Monday, April 03, 2017

Se salvo se

O vento sopra já mais forte, um tanto a mais de frio chamando para si a presença do outono. Ainda faz sol intenso que queima a pele misturada com a sujeira da cidade. O cabelo sempre desalinhado não consegue segurar o leve penteado. Assim como os pensamentos em turbilhão. Um ciclone de ideias. Uma tempestade de imagens e lembranças. Choques cíclicos do hemisférico dominante do cérebro no lado esquerdo. Um irresponsável pensamento lógico que domina. Perguntas descerram cortinas de dúvidas, enquanto fechamos os olhos com o vento que nos abate de forma nada gentil.
            No relacionamento flutuando como um dente de leão que invade outras áreas, que se dissolve no ar, mas deixando um pouco de si. Já passaste por isso?! Essa sensação de ter deixado algo para trás ou que deixará algum legado logo à frente?! Você observa atentamente como um ofídio as pequenas coisas que se tornam grandes a ponto de derrubar tabus, preceitos, preconceitos e fomentar pós-conceitos?! Que não precisam ser grandes para ser uma ameaça, mas apenas estarem perto o suficiente para atingi-lo?! Tantas perguntas que podem vagar pelos seus relacionamentos não apenas romanceados. Porém também com aqueles de convivência hermenêutica, nada pacíficas de colegas de trabalho ou saudosas de amizade.
            O pensamento e o sentimento num reles jogo de palavras escondidas. Quem não teve a vontade de esbofetear alguém por uma ação, retenção ou missão de alguém próximo. E o próximo idem. Somos invasores de espaços alheios. Nas críticas. Tantas vezes hostis com intenção de corroer com acidez de impressões as mais fortes convicções de boa ventura. Ou obséquio fato de reconhecimento e agrado suavizando com carinho o ego.

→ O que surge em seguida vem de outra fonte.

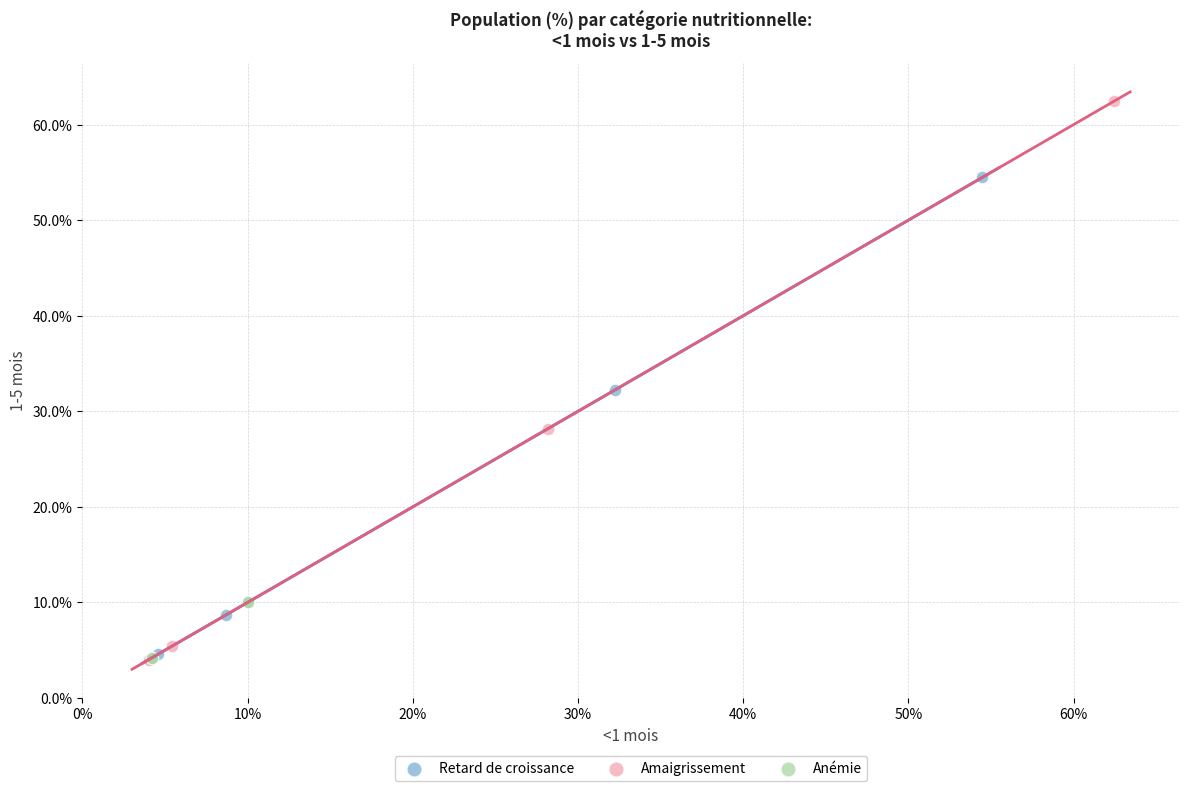

Which series has the widest spread of Y values?

Amaigrissement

            Somos a barbárie da existência, seres humanos. O mais cálido ser pode, encurralado, tornar-se o mais contundente agressor. Usamos redes sociais para demonstrar a nossa existência. Modernidade. Somos anfitriões da ilegitimidade de integração. Filosofia. Afastamos para unir grupos. Segregamos mesmo unindo. E a reação sempre vem. De uma maneira racional da parte dominante do cérebro ou na parte rompante com seus vendavais.
            “Toda regra tem uma exceção...” vale o dito popular. E nós adoramos criar regras exatamente para poder incluir uma frase, um esboço rasurado de opinião suprema. Mesmo suave. Mesmo calmo. Mesmo não intencional.
            E ao parar numa esquina tão parecida com todas as outras que já cruzei percebo que não há diferença. Há distância. O que nos aproxima é um beijo. Um abraço. Um sentimento que achamos tão nobre que o evitamos. Abrindo cada um, do seu jeito, sua caixa. Vasculhando cada centímetro até o fim e encontrando pequenas folhas serrilhadas do dente de leão. Um invasor dentro do seu coração que fará florescer em meio aos ventos, mudanças de estação, de lugar.
            Descobrirá que não é regra. E sim exceção em não amar.